■ Description of the task:
Copy out each line of the listing below in which the string "down" occurs.

■ Entries provided:
* * * * * * * * *

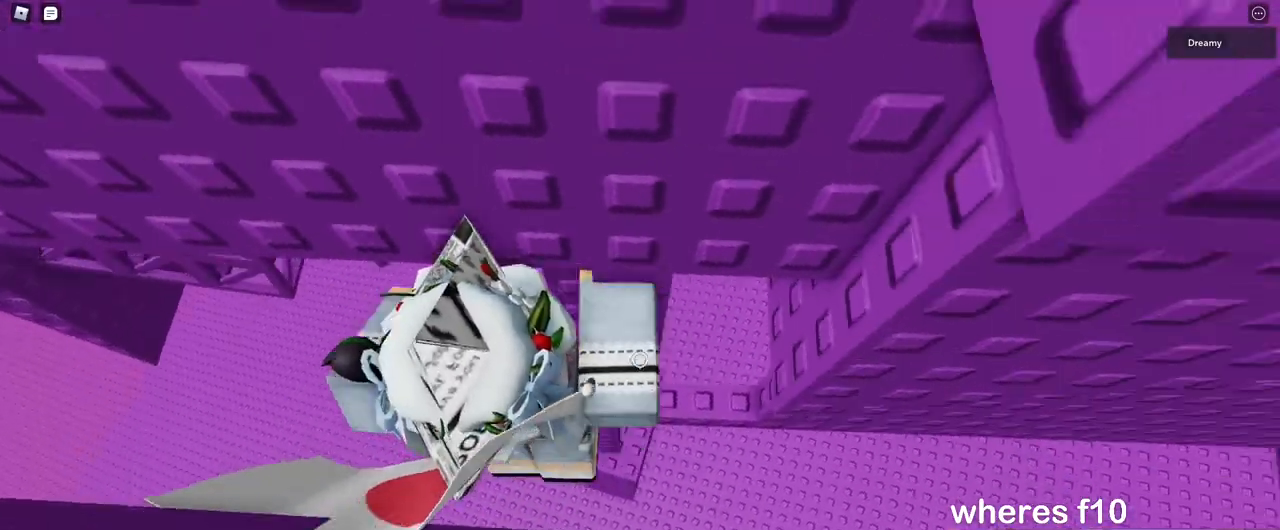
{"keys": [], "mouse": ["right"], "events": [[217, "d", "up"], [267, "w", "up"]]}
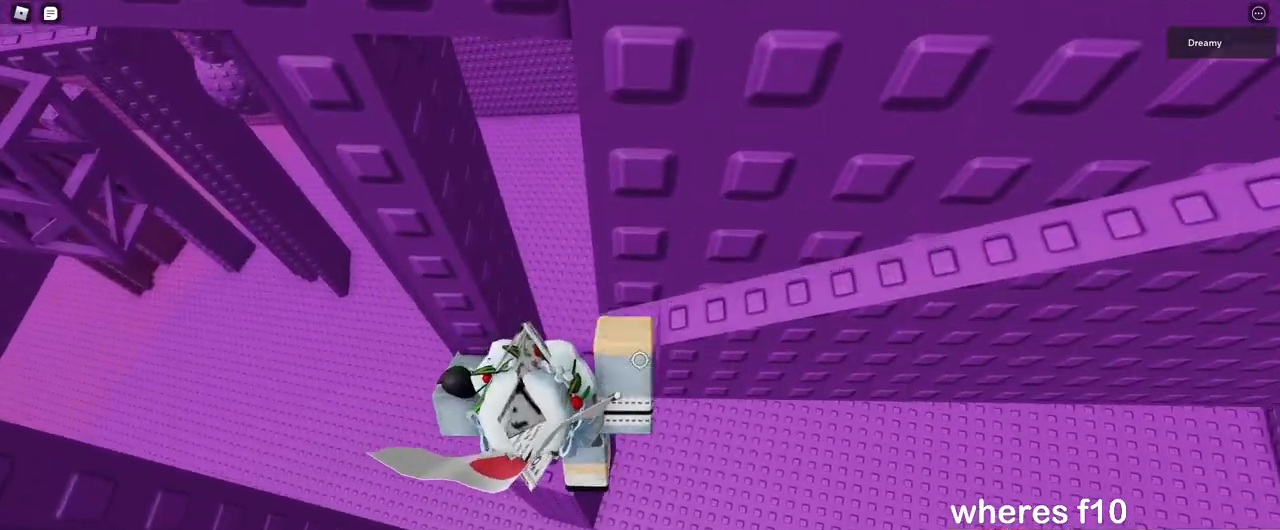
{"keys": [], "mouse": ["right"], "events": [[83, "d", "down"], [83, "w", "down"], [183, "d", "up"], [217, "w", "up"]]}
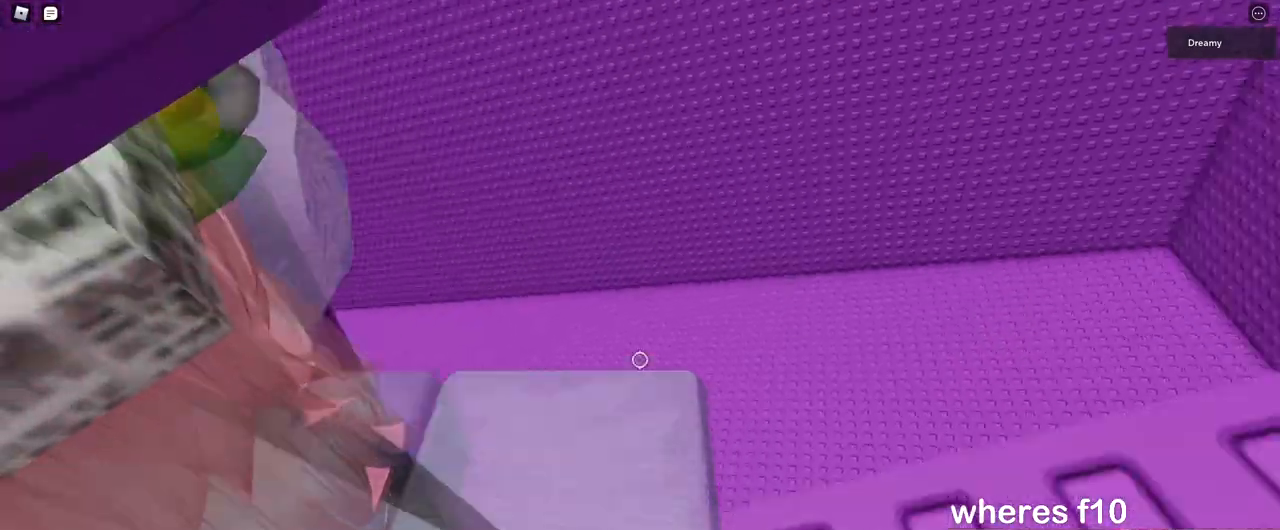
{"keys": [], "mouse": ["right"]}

* * * * * * * * *

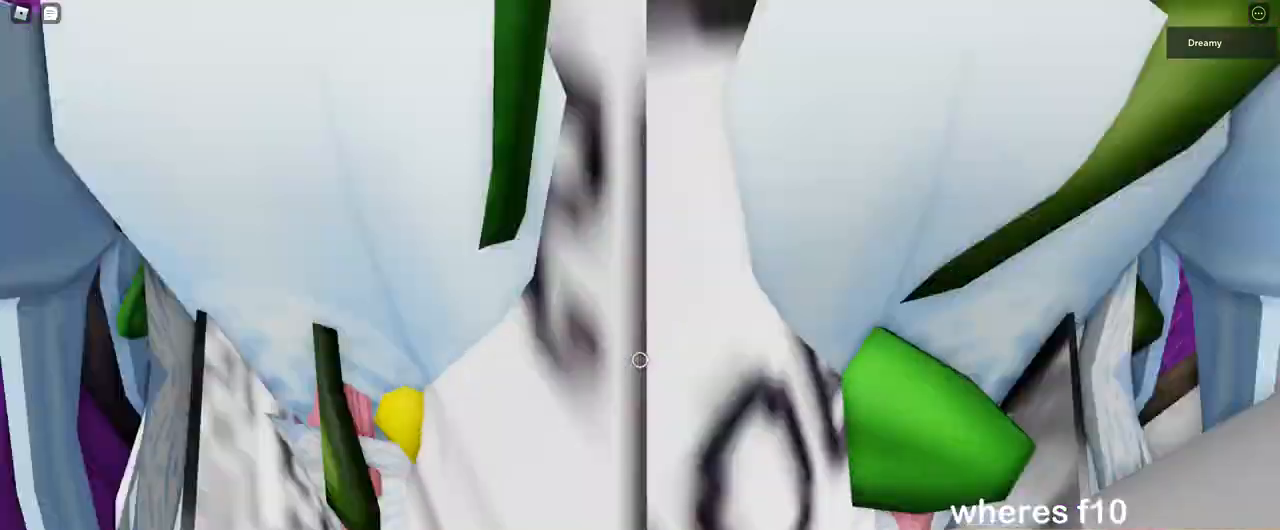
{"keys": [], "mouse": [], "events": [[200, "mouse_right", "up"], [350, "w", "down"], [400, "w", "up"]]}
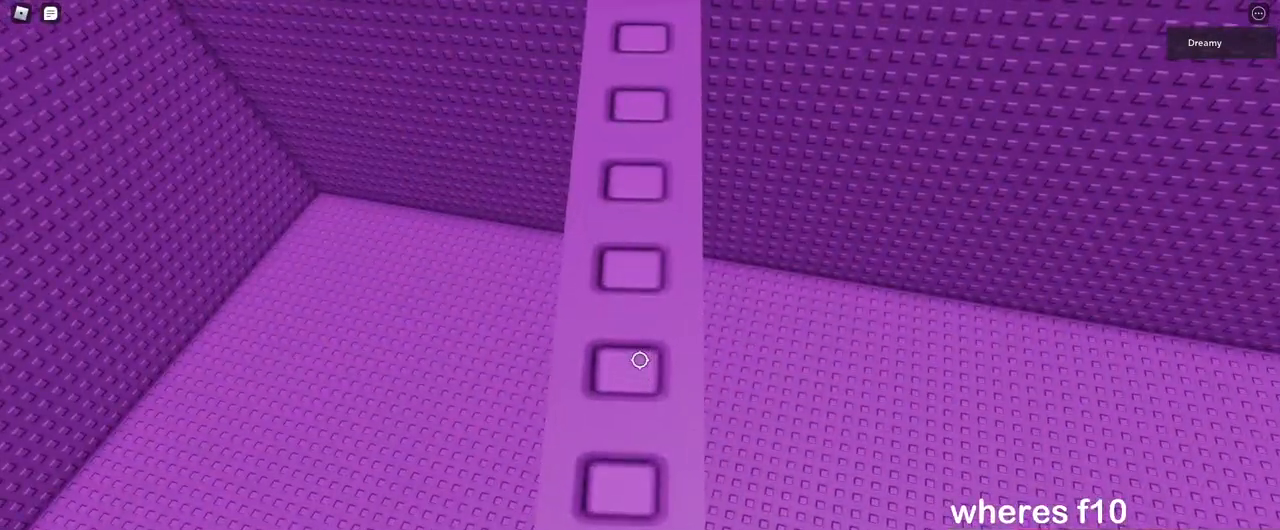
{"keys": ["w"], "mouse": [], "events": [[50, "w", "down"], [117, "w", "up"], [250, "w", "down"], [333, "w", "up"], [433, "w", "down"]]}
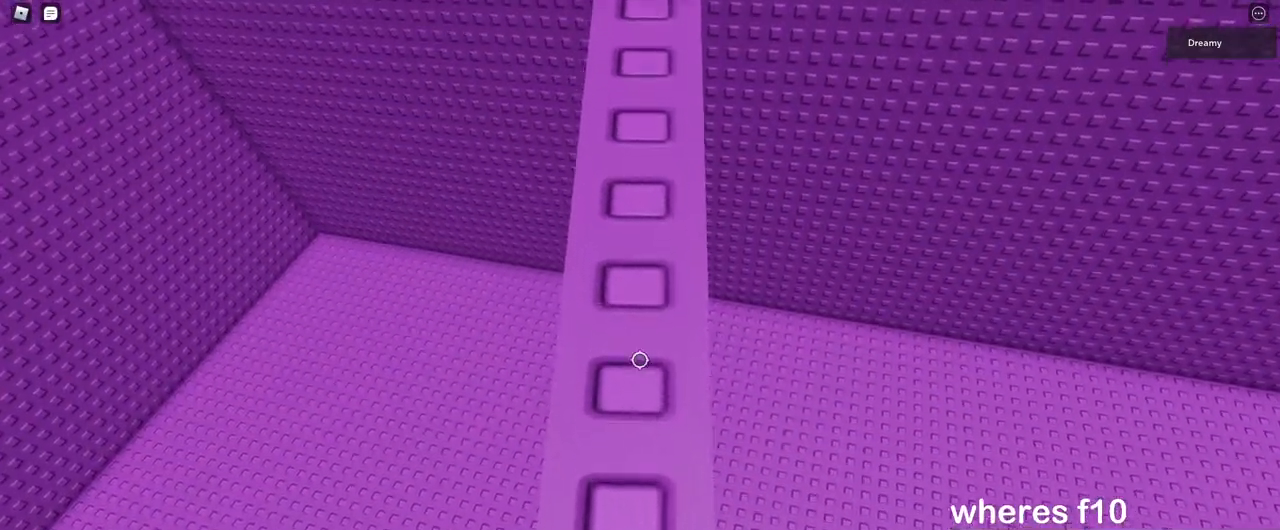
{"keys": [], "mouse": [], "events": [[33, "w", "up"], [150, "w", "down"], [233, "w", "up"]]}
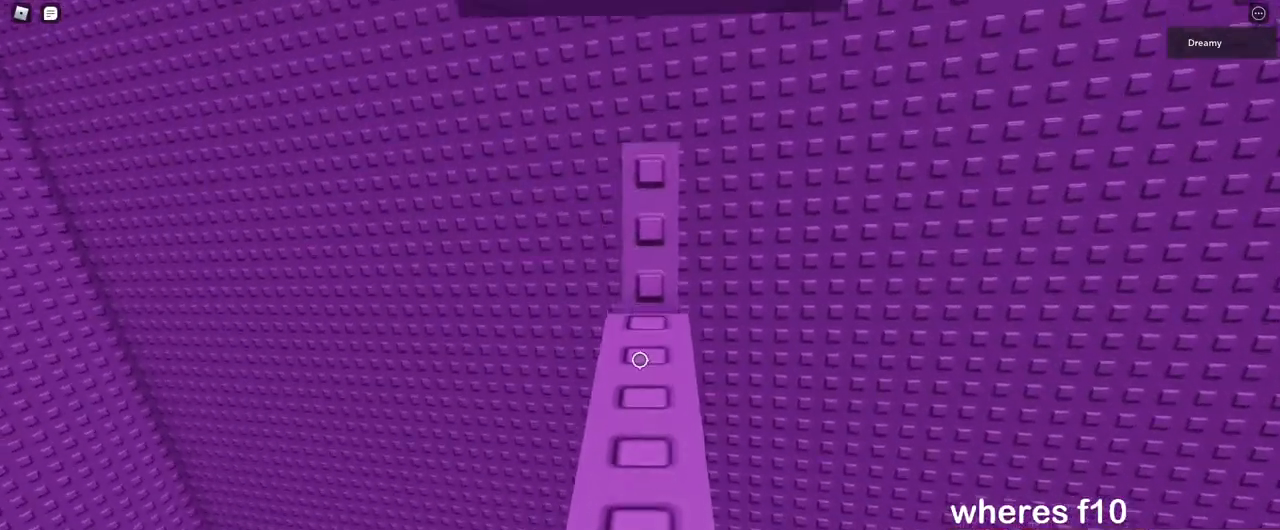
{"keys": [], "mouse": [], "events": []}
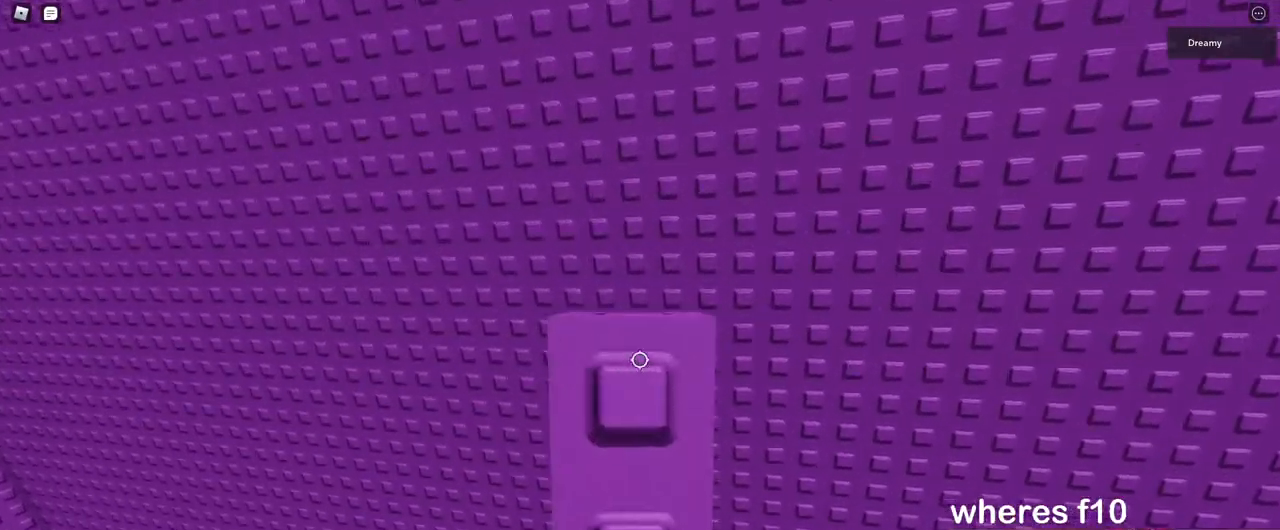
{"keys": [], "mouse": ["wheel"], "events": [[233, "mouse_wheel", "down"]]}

* * * * * * * * *

■ Problem solution:
{"keys": [], "mouse": ["right"], "events": [[83, "d", "down"], [83, "w", "down"], [183, "d", "up"], [217, "w", "up"]]}
{"keys": [], "mouse": [], "events": [[200, "mouse_right", "up"], [350, "w", "down"], [400, "w", "up"]]}
{"keys": ["w"], "mouse": [], "events": [[50, "w", "down"], [117, "w", "up"], [250, "w", "down"], [333, "w", "up"], [433, "w", "down"]]}
{"keys": [], "mouse": [], "events": [[33, "w", "up"], [150, "w", "down"], [233, "w", "up"]]}
{"keys": [], "mouse": ["wheel"], "events": [[233, "mouse_wheel", "down"]]}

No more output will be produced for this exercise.